No pude encontrar, por más que quisiera, a la persona indicada para poder curar tan incómoda herida.
Aunque era consciente de que con mucho esfuerzo y trabajo podría removerla y así poder mantener el equilibrio y seguir, esperarte era la más masoquista de las opciones y mi única posibilidad, pues la espina llevaba tu nombre. La pus era tu recuerdo, tu olor en mi cuello cuando te abrazaba y se fundía en mí. La profundidad de la espina clavada eran tus ojos, que me daban muerte con esa mirada de poema que no termina. Y sin embargo esos ojos nunca más quisieron matarme ¿Cómo iban a querer hacerlo si fui yo quien lo arruinó todo hasta la médula?
Y la espina sigue ahí, ya no quiero deshacerme de ella. Como verás es todo lo que conservo de aquellos días y al fin de cuentas ¿quién no anda por ahí cargando una espina encima?  
tuya, P.G.

→ Datos de entrada:
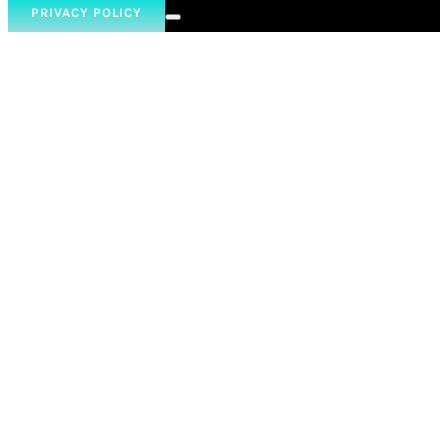
PRIVACY POLICY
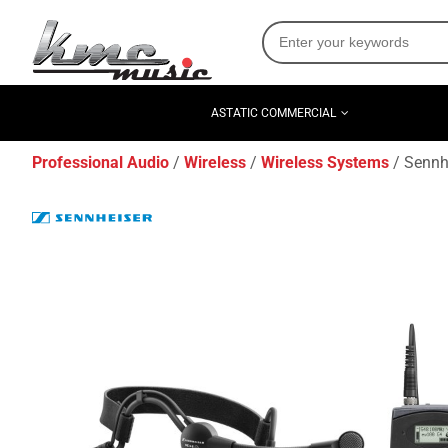
ASTATIC COMMERCIAL
Professional Audio
Wireless
Wireless Systems
Sennh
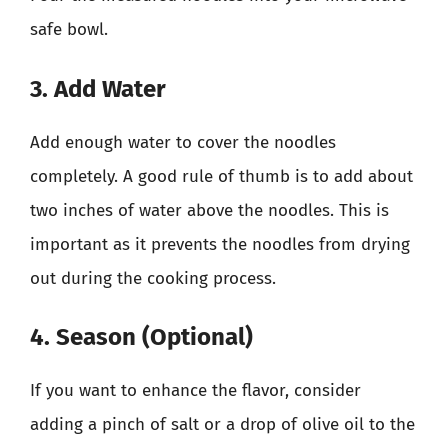
safe bowl.
3. Add Water
Add enough water to cover the noodles
completely. A good rule of thumb is to add about
two inches of water above the noodles. This is
important as it prevents the noodles from drying
out during the cooking process.
4. Season (Optional)
If you want to enhance the flavor, consider
adding a pinch of salt or a drop of olive oil to the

→ Objetivo del ejercicio: Vuelve a escribir el fragmento original empezando por "No pude encontrar, por" y siguiendo hasta "una espina encima?", y sustituye "espina" por "astilla".

→ Resultado esperado:
No pude encontrar, por más que quisiera, a la persona indicada para poder curar tan incómoda herida.
Aunque era consciente de que con mucho esfuerzo y trabajo podría removerla y así poder mantener el equilibrio y seguir, esperarte era la más masoquista de las opciones y mi única posibilidad, pues la astilla llevaba tu nombre. La pus era tu recuerdo, tu olor en mi cuello cuando te abrazaba y se fundía en mí. La profundidad de la astilla clavada eran tus ojos, que me daban muerte con esa mirada de poema que no termina. Y sin embargo esos ojos nunca más quisieron matarme ¿Cómo iban a querer hacerlo si fui yo quien lo arruinó todo hasta la médula?
Y la astilla sigue ahí, ya no quiero deshacerme de ella. Como verás es todo lo que conservo de aquellos días y al fin de cuentas ¿quién no anda por ahí cargando una astilla encima?